Letter to Myself 1 - First time Manager
Updated: Apr 1, 2018
You expected this new role to bring a tremendous amount of responsibility and make or break decisions. Surprise, it is not like that. You are going to grow into this.
Instead of more freedom, expect more constraints and more stakeholders to please.
Your instinct is correct: don't give orders but rather encourage and gain commitment.
Forget about leading and following - it is fluid, everyone does both and you want to be a great leader and a great follower.
You do not have to know everything. You were promoted into this position because you can figure it out. You will make mistakes and that's okay. Mistakes make great stories just as successes do. Embrace and learn from both.
From this point on, ask questions more often than give responses. Listen more and speak less.
Delegating is hard. You spend countless hours training and transferring your models thinking that you could have completed that required update in one tenth of the time. Think long term and remember, your new job is not to complete everything on your own but rather to help others, your team members learn to do it.
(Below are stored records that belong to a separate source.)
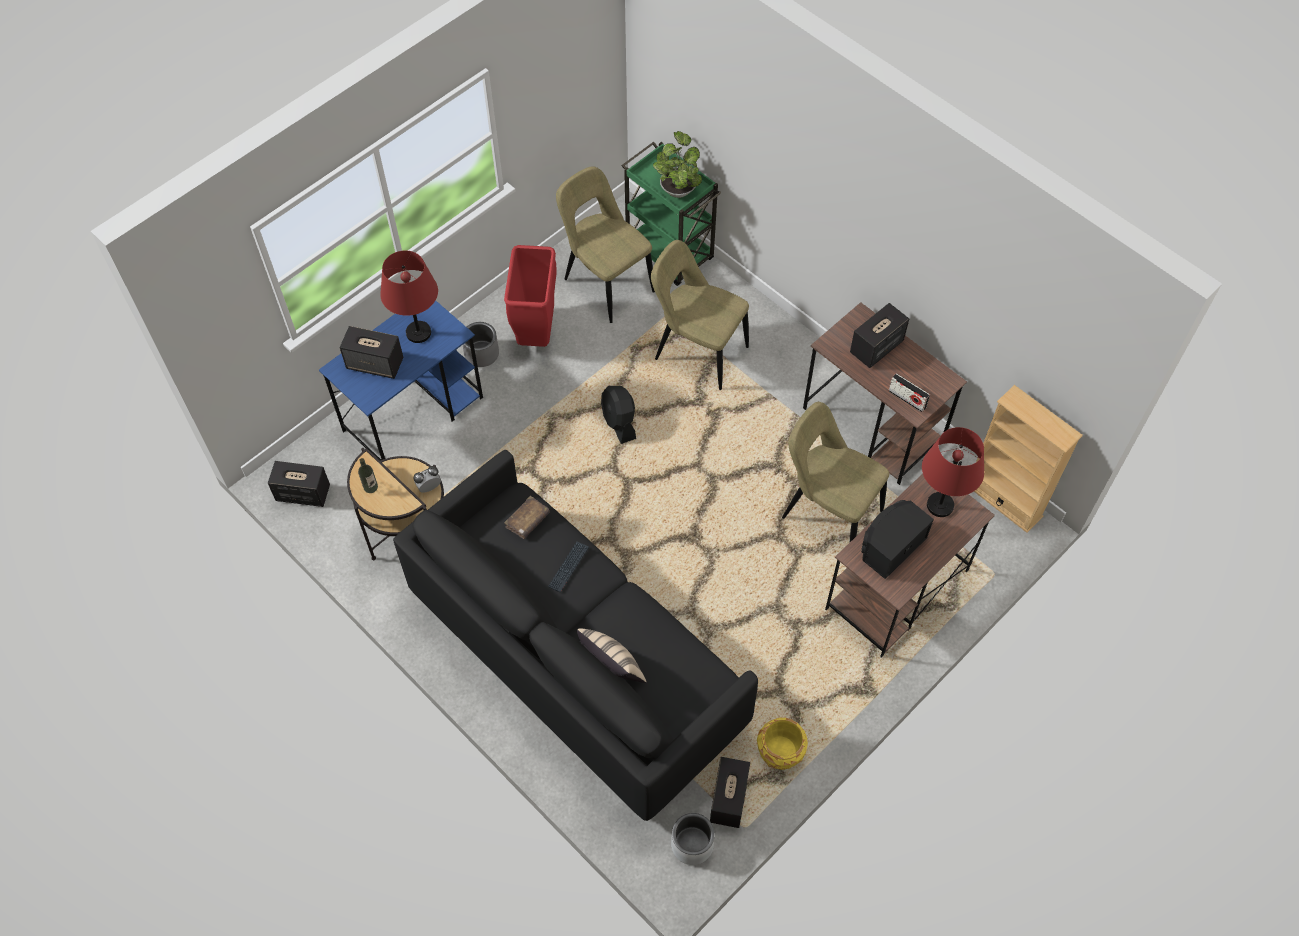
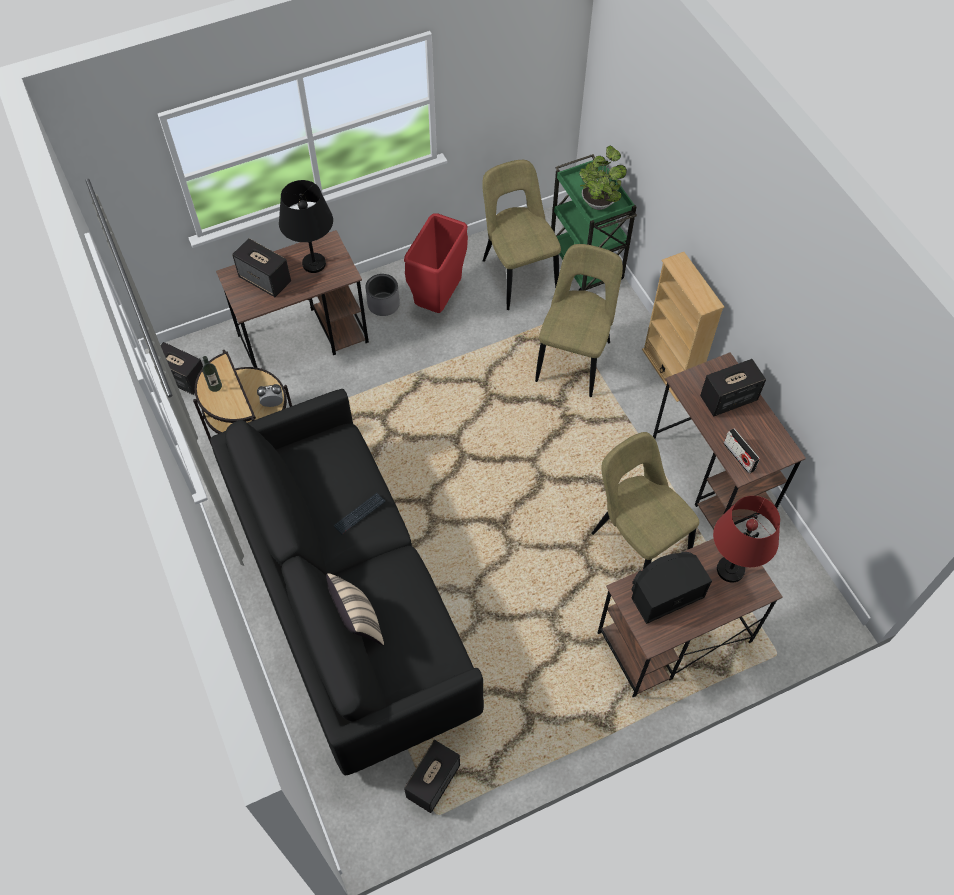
camera: 20 degrees right, 0 degrees up
(414, 413) = (304, 338): blue desk -> brown desk
(418, 333) = (314, 264): red table lamp -> black table lamp
(527, 521) = (341, 460): brown book -> none
(619, 422) = (478, 400): black fan -> none
(692, 844) = (381, 812): grey planter -> none
(697, 351) = (575, 358): beige chair -> beige chair turned 60 degrees clockwise
(780, 752) = (499, 754): yellow planter -> none
(1004, 500) = (814, 586): beige bookcase -> beige bookcase (669, 371)

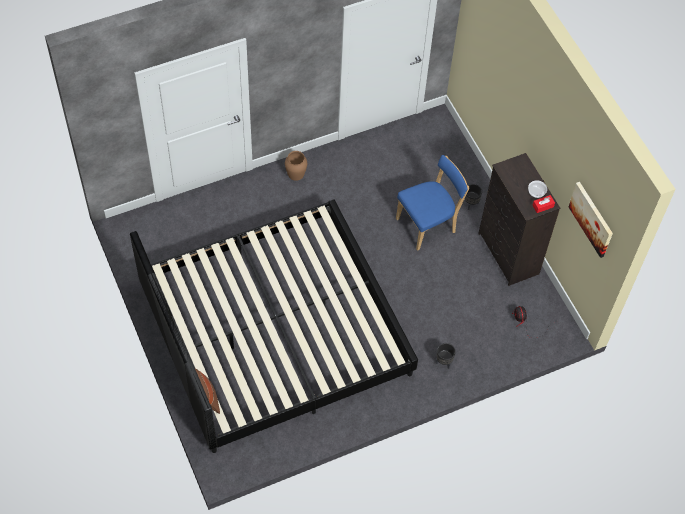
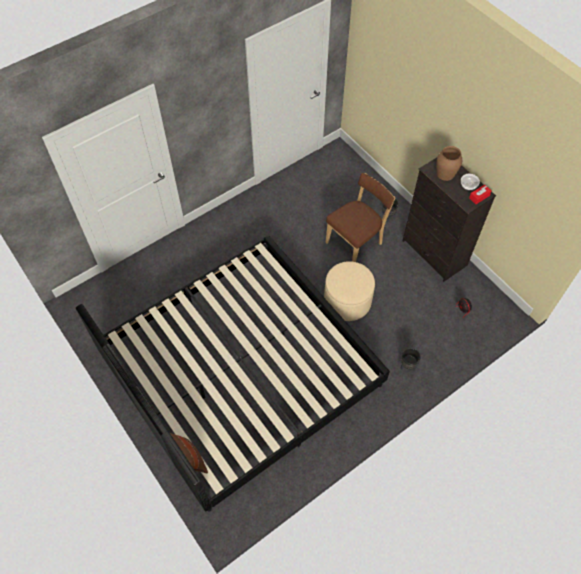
camera: 10 degrees left, 0 degrees up
(296, 173) = (225, 221): brown vase -> brown vase (445, 173)
(401, 284) = (347, 301): none -> beige ottoman
(428, 225) = (356, 242): blue chair -> brown chair
(591, 219) = (538, 197): picture -> none

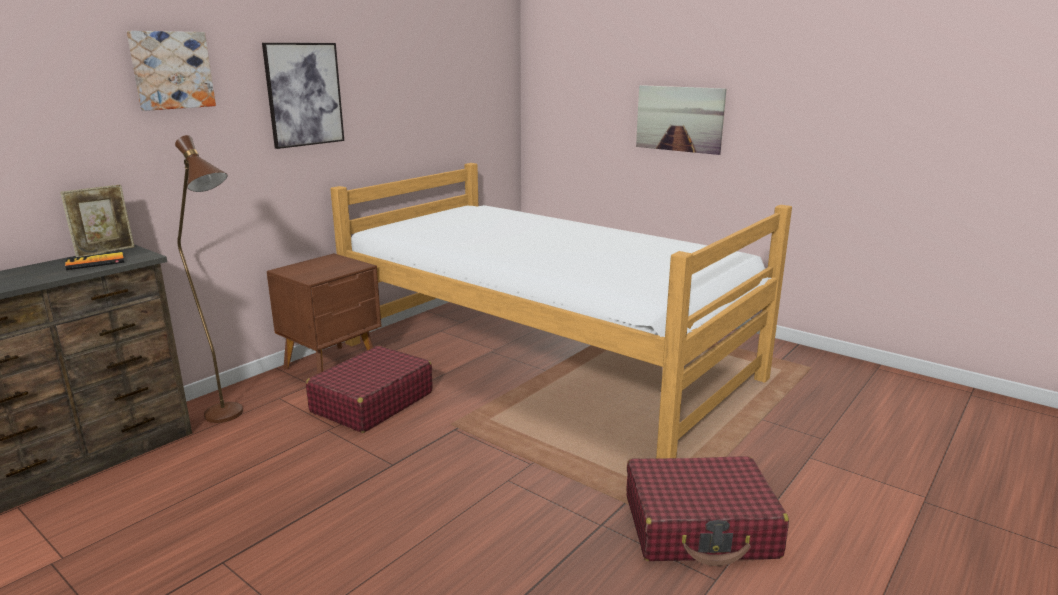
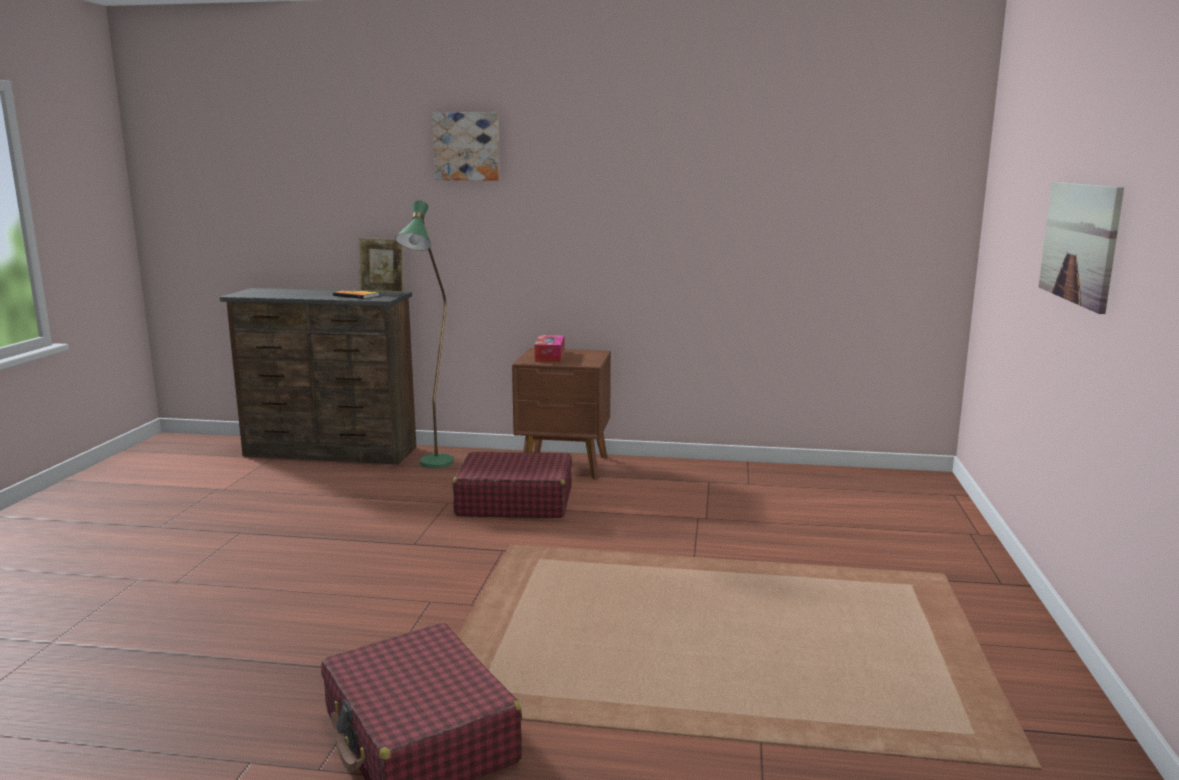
camera: 60 degrees right, 5 degrees down
(232, 418) = (433, 467): brown floor lamp -> green floor lamp
(304, 94) = (600, 175): picture -> none
(311, 270) = (549, 356): none -> tissue box
(545, 360) = (721, 550): bed -> none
Train and help to grow. Now, it is about something bigger than you: others.
There will be tough situations you don't anticipate now: complaints against your reports, performance issues, conflicts, personal issues of other people that you need to deal with (occasionally crying too). Inconveniences? Hardly. Stay calm under every circumstances so you can stay in control. Don't distance yourself - this is what leaders do. All the time.
Slow down and be a leader that you would want to have.
Your future self
Now it's your turn. Take a notepad and a pen. What advice would you give your younger self if you could go back 3, 5 or 10 years in time?
When you are ready, read it carefully and pay attention to the tone and analyze your mindset. Are you your best friend or your own enemy? Do you regret your mistakes or do you embrace them?